Php – RegEx Match URL Pattern

domain-namePHPregexregular expressions

I'm trying to come up with a regex pattern that will match any domains in this format:

example.com

but not this:

subdomain.example.com

Currently it needs to only cover the main TLDs (com, net, org), but I'd like it to be able to handle others (like co.uk, com.br, etc.) for flexibility.

So far I've got this, but it definitely needs some work:

^[^w].*\.[a-z]{3}.*$

Could a regex ninja help me out?

EDIT:
The regex will be used in PHP, and there is never a protocol on the beginning of the string to match due to the setup of the script. I'd have to dig more into the script to get more details on why this is true, but I believe it is just grabbing the host name from the PHP $_SERVER variable.

EDIT 2:
Perhaps this would work to cover anything but a period up to something matching .xyz or .xyz.ab or .xyz.abc
^[^.]+(\.[^.]{3}|\.[^.]{2,3}\.[^.]{2,3}).*$

EDIT 3:
I've got the nearly completed pattern:
updated below (php requires / and / at the beginning and end)
Can anyone poke holes in the implementation? It appears to be working as expected.

EDIT 4:
This is where I'm currently at: updated below
It matches nearly what I want, though it requires the / at the beginning of the filepath so example.com does not match, while example.com/test does. I can't get it to match example.com without matching the ".exa" in "www.example.com".

EDIT 5:
Ok, we've got a winner: /^[^.]+((\.[^.\/]{1,3}\b){1,2}).*$/

Matches:
example.com
example.co.uk
example.com/test.php?a=b
example.co.uk/test.php?a=b
123.com
1234.com
www.123.com (matches all URLs with domains shorter than 4 characters)

Doesn't match:
www.example.com
www.example.co.uk
www.example.com/test.php?a=b
www.example.co.uk/test.php?a=b
test.example.com/test.php?a=b
test.example.co.uk/test.php?a=b
www.1234.com

Best Answer

What language are you using?

In general it sounds like you want something that matches the basic aspects of a domain, ruling out the possibility of a period other than the one that delinates the .tld.

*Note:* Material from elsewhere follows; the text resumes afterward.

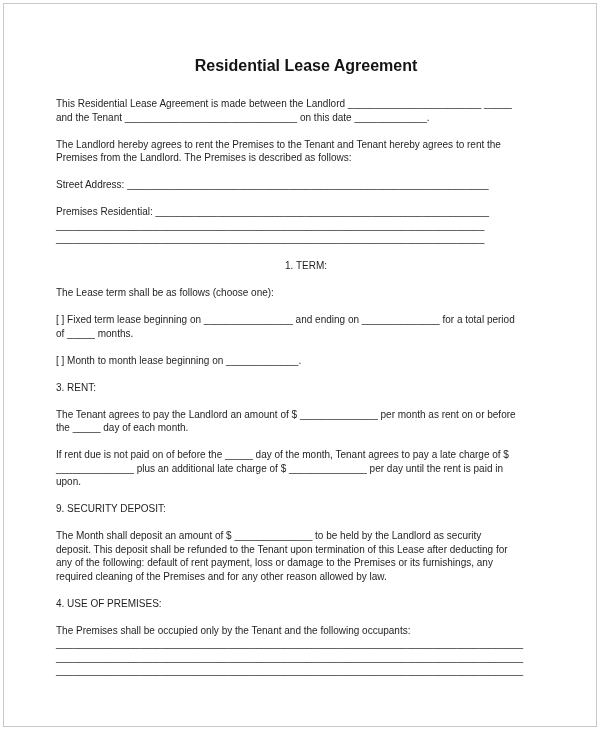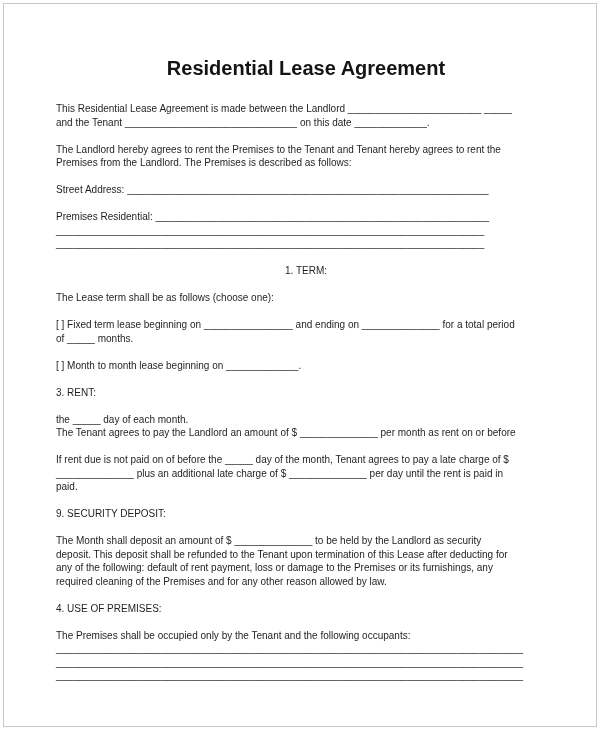"Residential Lease Agreement" .title { font-size: 20px -> 16px }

#http://[^.]+\.(com|net|org)#i

If you don't want to match the protocal, maybe something like this.

#[^. ]+\.(com|net|org)#i

Your desire to handle multi-part TLD's will really screw this up, you will need to maintain a manual list of all the ones you want to match. The only alternative is to do DNS lookups to determine the listing type. There really isn't another way to extract subdomain data from the domain with a regular expression because by rights domains are actually just subdomains of some TLD (top level domain).

Edit: To match TLD's assuming they woudl have less than four characters, you can play around with something like this. You're going to have to work out what constitutes the start and end of a match. Are you requireing the presense of a protocal? Is this in a paragraph where somebody could type.a period out of context? If you give more details on the parameters we might be able to provide a more precise solution.

[^.]+((\.[^.]{0,3})+)